Pandemonium, and not mild. Newspaper extras in all languages, including the Scandinavian. Lights burning late at night in the U.N. Headquarters with guards twenty deep around the site.

When President of the Assembly Sadhu asked them why they’d never mentioned revitalizers before, they did the snail equivalent of shrugging and said the Betelgeuse IX equivalent of nobody ever asked them.

President Sadhu cleared his throat, waved all complications aside with his long brown fingers and announced, “That is not important. Not now. We must have revitalizers.”

It seemed to take the aliens awhile to understand that. When they finally became convinced that we, as a species, were utterly entranced with the prospect of two to four centuries of life instead of fifty or sixty years, they went into a huddle.

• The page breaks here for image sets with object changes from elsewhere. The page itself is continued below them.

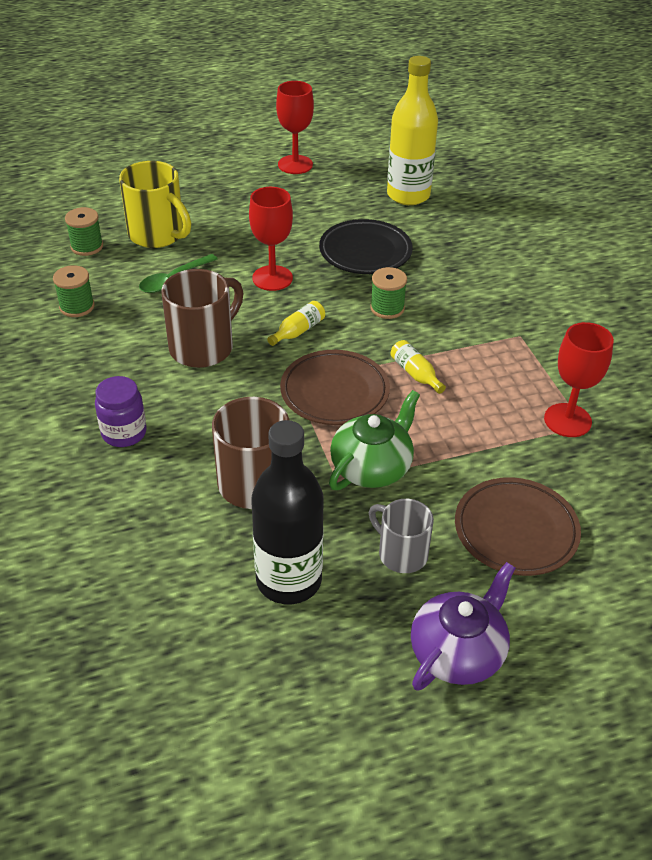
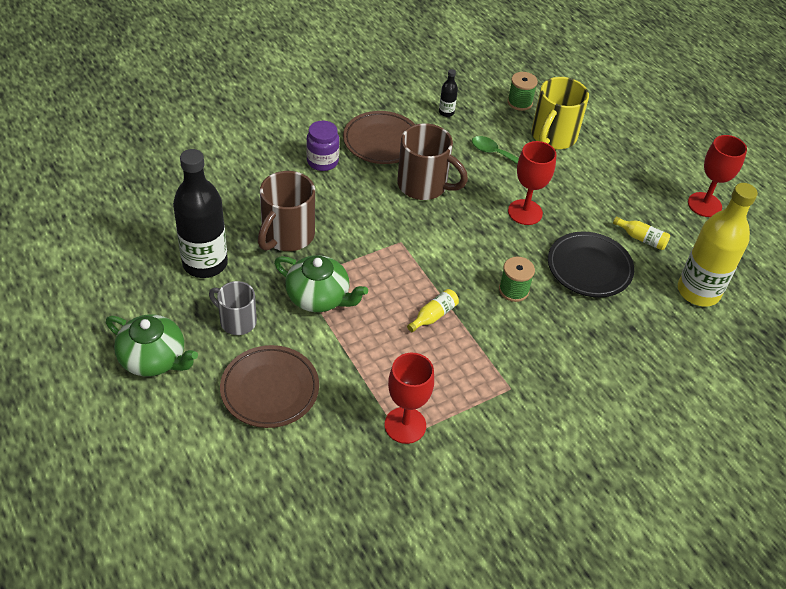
camera: 75 degrees right, 5 degrees up
green spool [53,265,94,317] -> black bottle [439,69,458,117]
yellow bottle [267,301,325,346] -> yellow bottle moved to [613,216,670,250]
brown plate [280,350,390,425] -> brown plate moved to [343,111,415,164]
grey mug [369,499,434,573] -> grey mug turned 90 degrees counterclockwise [209,281,257,335]
purple teapot [411,562,515,691] -> green teapot [106,314,198,376]

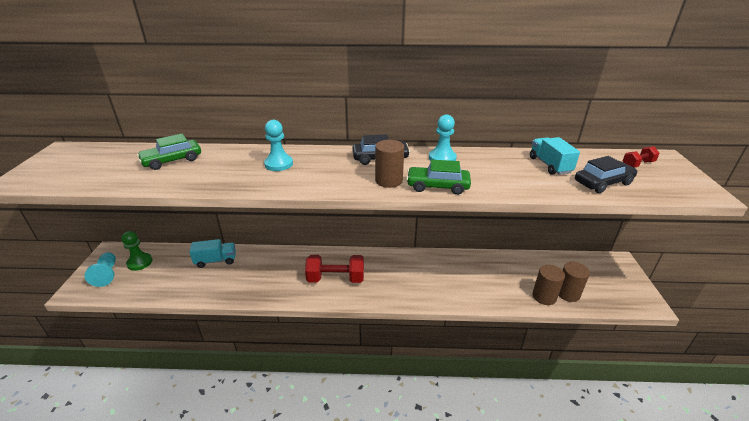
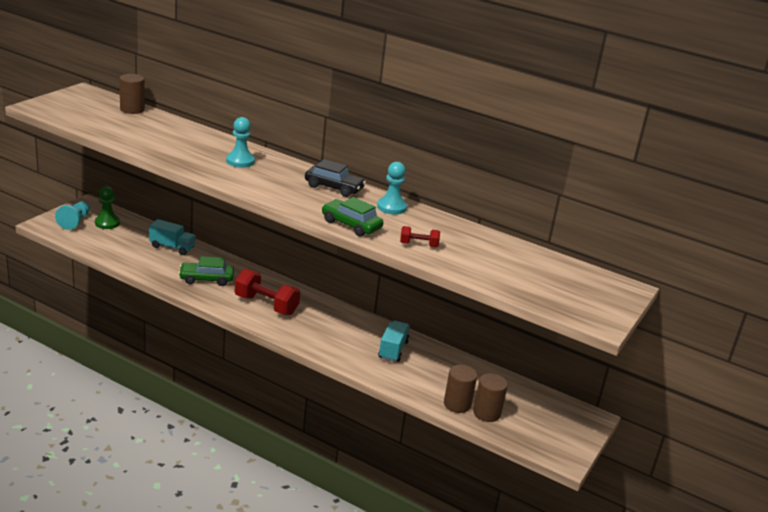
camera: 25 degrees right, 5 degrees down
green car [137,133,201,170] -> green car moved to [179,256,234,286]
brown cylinder [375,140,404,188] -> brown cylinder moved to [119,74,145,114]
turquoise truck [530,137,580,175] -> turquoise truck moved to [378,321,410,362]
black car [575,156,637,193] -> none
red dumbbell [623,146,660,168] -> red dumbbell moved to [400,226,440,247]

But their race didn’t make these machines for export, they explained regretfully. Just enough to service their population. And while they could see as how we might like and must obviously deserve to have these gadgets, there was none to ferry back from Betelgeuse.

Sadhu didn’t even look around for advice. “What would your people want?” he asked. “What would they like in exchange for manufacturing these machines for us? We will pay almost any price within the power of this entire planet.” A rumbling, eager “yes” in several languages rolled across the floor of the Assembly.

Andy and Dandy couldn’t think of a thing. Sadhu begged them to try. He personally escorted them to their spaceship, which was now parked in a restricted area in Central Park. “Good night, gentlemen,” said President of the Assembly Sadhu. “Try—please try hard to think of an exchange.”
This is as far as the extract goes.